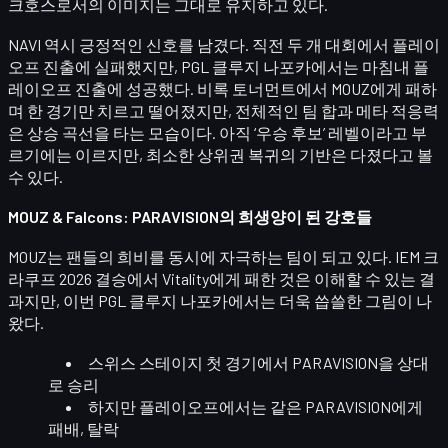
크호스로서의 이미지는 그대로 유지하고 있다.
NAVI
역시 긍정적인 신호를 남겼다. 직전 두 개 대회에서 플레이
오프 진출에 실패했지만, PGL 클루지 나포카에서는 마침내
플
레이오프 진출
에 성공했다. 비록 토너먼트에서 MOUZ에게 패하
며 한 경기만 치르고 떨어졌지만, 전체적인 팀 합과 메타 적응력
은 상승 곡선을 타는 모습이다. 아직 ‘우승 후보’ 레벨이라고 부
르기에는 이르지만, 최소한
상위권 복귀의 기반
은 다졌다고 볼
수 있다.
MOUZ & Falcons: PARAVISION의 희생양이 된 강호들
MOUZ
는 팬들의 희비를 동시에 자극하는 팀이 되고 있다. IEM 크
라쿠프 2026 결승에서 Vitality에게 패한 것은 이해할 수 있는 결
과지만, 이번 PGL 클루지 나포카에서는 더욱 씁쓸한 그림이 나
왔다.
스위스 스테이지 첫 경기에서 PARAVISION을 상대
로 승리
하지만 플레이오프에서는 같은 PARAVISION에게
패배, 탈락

........

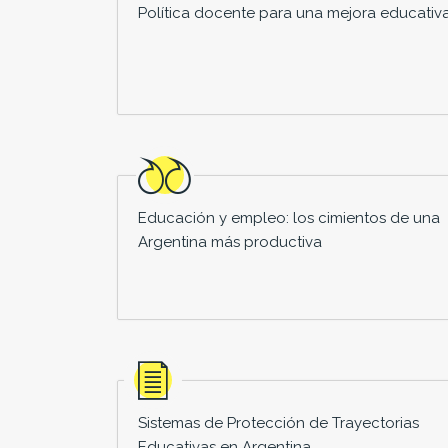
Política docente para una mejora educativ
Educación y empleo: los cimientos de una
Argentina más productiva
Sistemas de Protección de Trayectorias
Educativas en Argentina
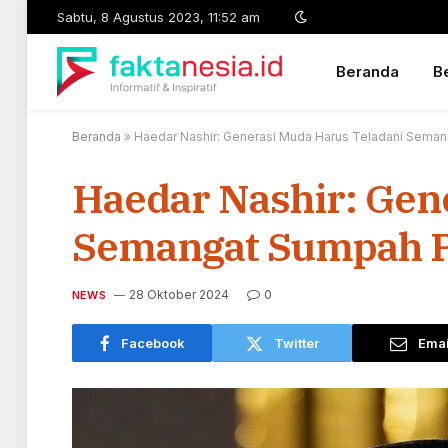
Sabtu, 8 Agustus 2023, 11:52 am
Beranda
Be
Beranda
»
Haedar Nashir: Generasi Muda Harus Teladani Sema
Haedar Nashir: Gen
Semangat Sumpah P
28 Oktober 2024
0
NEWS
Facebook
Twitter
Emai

........

The expected answer is a copy of every line in the entries that holds the word "Argentina".

Answer section →
Argentina más productiva
Educativas en Argentina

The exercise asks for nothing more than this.